In honor of LGBTQIA+ Pride, may I recommend:
Queer people have shaped America. Why celebrating that fact protects kids, Kevin Rector, Los Angeles Times
Rector begins the piece by giving us a glimpse into his own experiences growing up gay and struggling to figure out his place in a world that provided him with no positive images for the person he was becoming.
That is what comes to mind today when I see conservative leaders, right-wing provocateurs and even some well-meaning parents fighting vigorously against the idea that their kids — that any kids — might benefit from hearing something positive about LGBTQ+ people.
Across the country and, indeed, across California, there is a growing war over what kids can be taught about queer issues. Conservatives want to ban the mere mention of queer people in schools and forbid LGBTQ+-inclusive school curricula. They want to ban drag queens from reading to kids, ban pride flags in classrooms and ban pride merchandise in stores. They want to ban young adult books with queer characters, ban gender-affirming medical care for transgender kids and try again to ban same-sex marriage, which provides many queer kids with hope for a fulfilled future.

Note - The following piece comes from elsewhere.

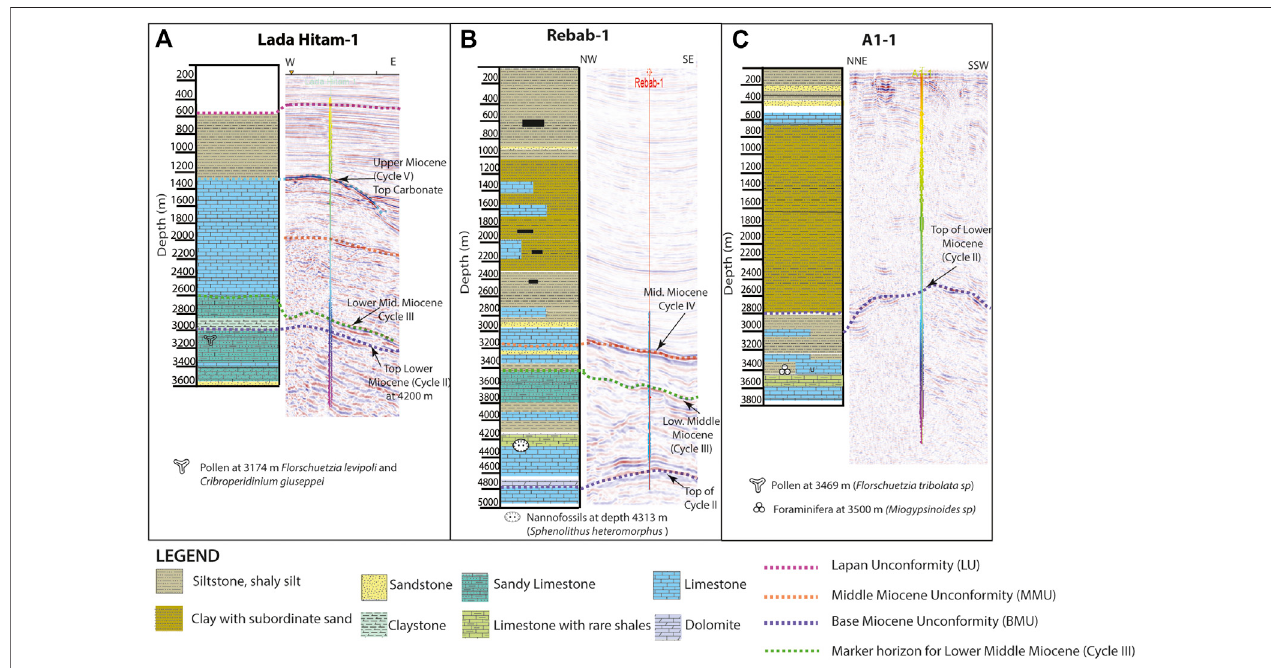
FIGURE10| Correlationoflithologicalinterpretation(fromthecoreandcuttings)andseismicinterpretationof (A) LadaHitam-1well; (B) Rebab-1well;and (C) A1-1 well. Pollen and nannofossils found in the rock samples are annotated in the lithological logs, giving more con fi dence in the age control.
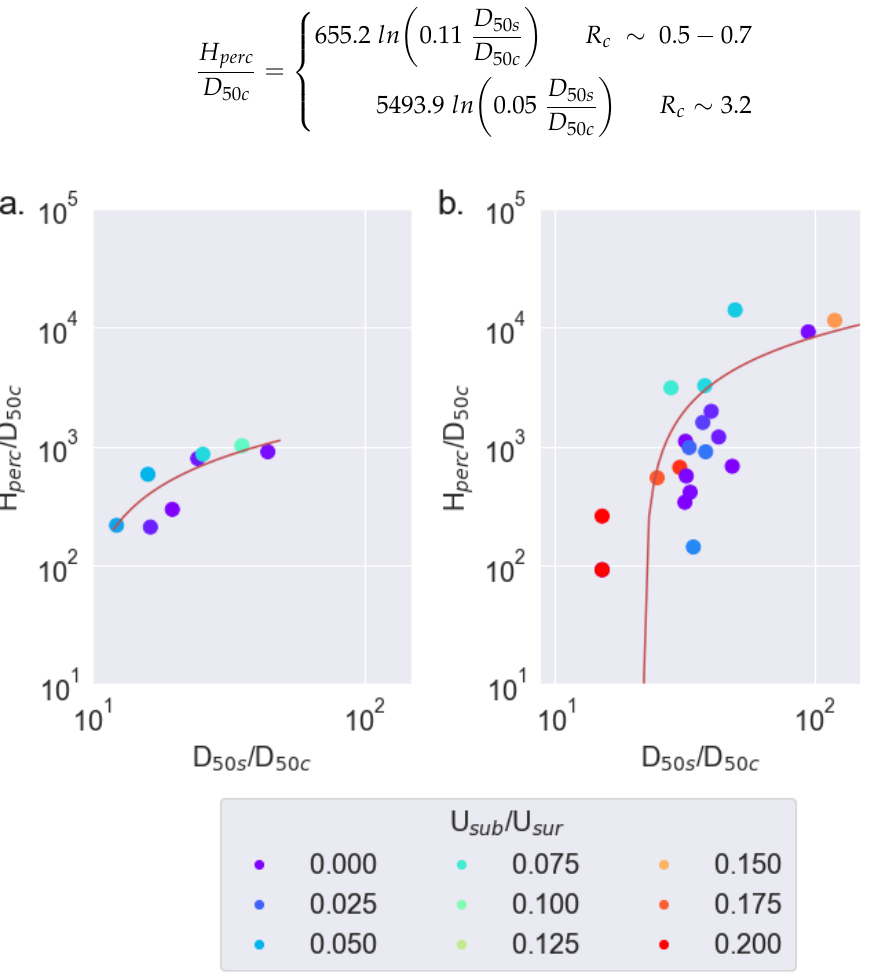
Figure 9. Maximum dimensionless infiltration of fine sediment into the substrate as function of the relative submerged density, R c , and D 50 s / D 50 c . Red lines represent the logarithmic trend between H perc / D 50 c and D 50 s / D 50 c , for ( a ) R c ∼ 0.5–0.7 and ( b ) R c ∼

With the protection of children as their stated rationale, today’s most ardent conservatives have taken up as a cornerstone of their political platform the idea that our nation and its children would be a lot better off if everyone under the LGBTQ+ umbrella were shoved collectively back into the closet, so that the rest of the country might move forward pretending we don’t exist.
Rector’s piece is a part of a larger series by the LA Times called “Our Queerest Century.”
LGBTQ+ people have made tremendous contributions to this country. They cannot be erased.
As you may already know, Kevin Rector began his journalism career in Maryland. He’s a graduate of UMD and went on to cover local issues for the Howard County Times. After that he spent eight years with the Baltimore Sun and was part of a team that won the 2020 Pulitzer Prize in local reporting. He’s been writing for the LA Times since the Spring of 2020: first covering the LAPD, and now legal affairs.
I spent yesterday afternoon combing through Twitter looking through Rector's old stories. A sampling of his articles includes the kerfuffle over banning the sale of sugary drinks on County property, zoning issues in Elkridge, increasing calls for Sheriff Fitzgerald to resign, local government strategy for Hurricane Irene, and both Ellicott City floods.